In “Regional Disparities in the Indian Innovation Ecosystem”, Amit Kapoor and Chirag Yadav highlight the disparity in innovation between different states in India. Drawing on cross-country correlations of the Global Innovation Index with another index, the Global Competitiveness Index, they argue that increasing the quantity of innovation as well as reducing state-level variation in innovation will likely accelerate India’s economic development. They recommend a number of policy corrections, one of which is to strengthen IPR, which in their opinion will accelerate industry-academia collaboration. In essence, there is some basis to the belief that formal R&D activity pursued by multinational firms and national labs will likely thrive when IPR is strong. Strong IPRs also plausibly result in substantial benefits for the Indian population at large. This is in line with the view of the advocates of a stronger IPR who repeatedly point out that India will have a lot to gain from a strong IPR regime and that it will enable India to catch up with global innovation powerhouses in the long run.

True to the title of his article “Enhancing Trade Secrecy Protection”, Mark Schultz, a Professor of Law argues that trade secrecy protection in India continues to lag behind other developed nations.

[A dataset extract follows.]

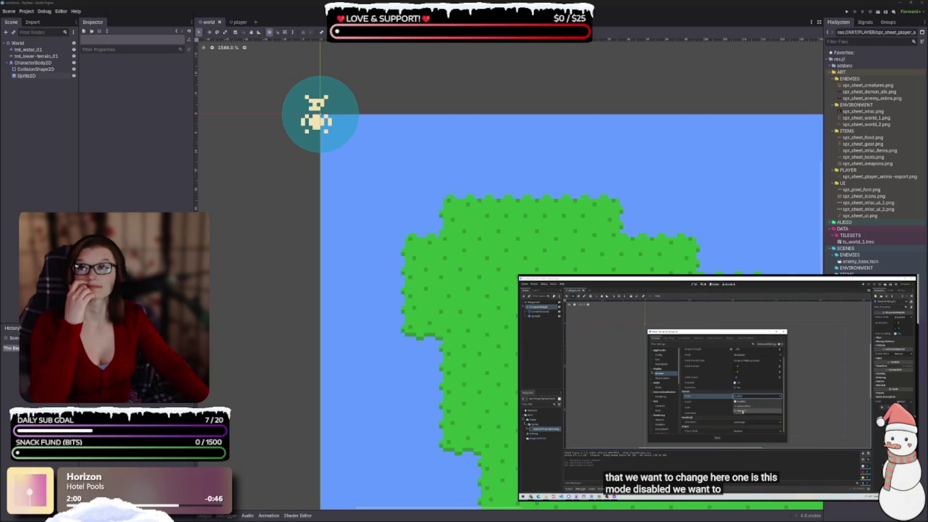
pyautogui.moveTo(696, 435)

Since patented innovations are initially held as trade secrets, Schultz uses cross-country correlations of the number of patents filed with the strength of trade secrecy protection to contend that strengthening trade secrecy laws will also likely stimulate innovation, especially of the sort that is patentable.

Is Strong IPR the panacea?

Several parallel considerations suggest that a uniformly strong IPR in India that covers all industries might at the least require more thought. Policy prescriptions based on correlation and aggregate cross-country comparisons especially in the absence of causal links, often mask the underlying idiosyncrasies of different participants in the Indian innovation ecosystem. How would the strength of IPR influence their innovation productivity and consequently social welfare?

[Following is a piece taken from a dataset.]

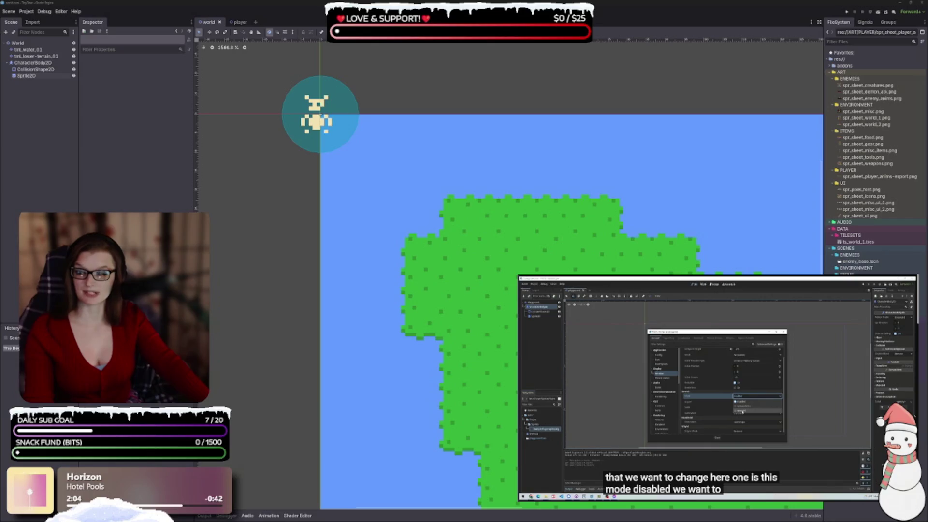
pyautogui.press('space')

For one, the articles in this issue only paint a partial picture of India’s innovation ecosystem. What is missing in these set of articles is a commentary on the informal innovation ecosystem that is idiosyncratic to India. Grassroots innovations, which represent the use of traditional knowledge to generate innovations by and for the poor, marginalised people and rural areas, for instance, build on prior innovations through the idea of open innovation. This type of innovation is hypothesised to be critical for poverty alleviation (Gupta 2013). It survives on an open and an accessible body of knowledge. Solving a burning need is at its heart and it may not require formal incentives such as those a strong IPR might provide.

Grassroots innovations survives on an open and an accessible body of knowledge.

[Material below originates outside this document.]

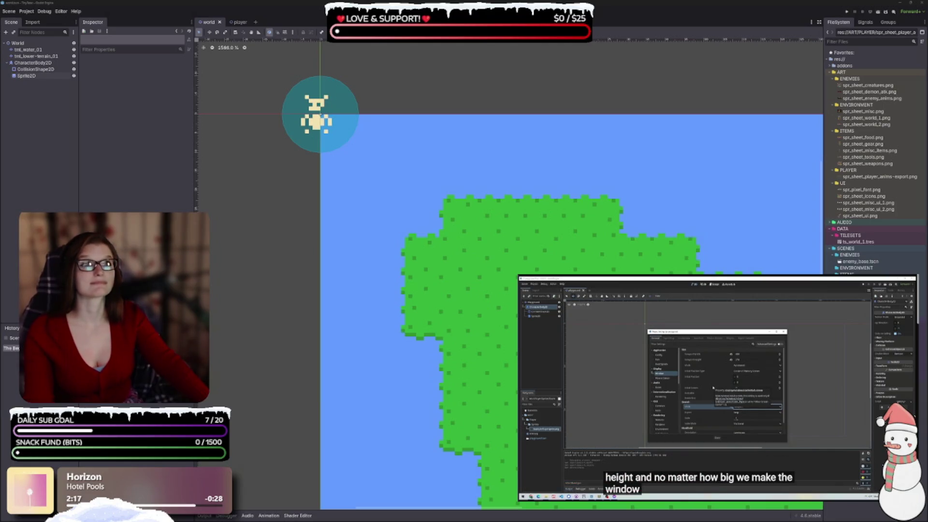
# Pan the world view and test-run the game with F6, then close it
pyautogui.moveTo(465, 302); pyautogui.dragTo(415, 267)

Even historically, the role of the weakened patent law of 1970 in seeding the Indian pharmaceutical industry that thrives on generics might be another case in point against a strong IPR. Academic literature too, notably the paper by Qian (2012), suggests that the benefit of a strong IPR alone does not stimulate domestic innovation. Domestic innovation accelerates only in countries with already higher levels of economic development, educational attainment and economic freedom.

Even historically, the role of the weakened patent law of 1970 in seeding the Indian pharmaceutical industry that thrives on generics might be another case in point against a strong IPR.

Given these alternative perspectives, the goal of this issue is to spur a debate on the type of IPR that would address both the long-term and short-term development needs of India or other developing countries. Such an “ideal” IPR should take into account the needs of different industries as well as the needs of both the formal and informal innovation ecosystems. Although a seemingly daunting task, a nuanced understanding of the role of IPR in stimulating or stalling innovation across different entity types as well as industries will at the least be an important first step in this direction.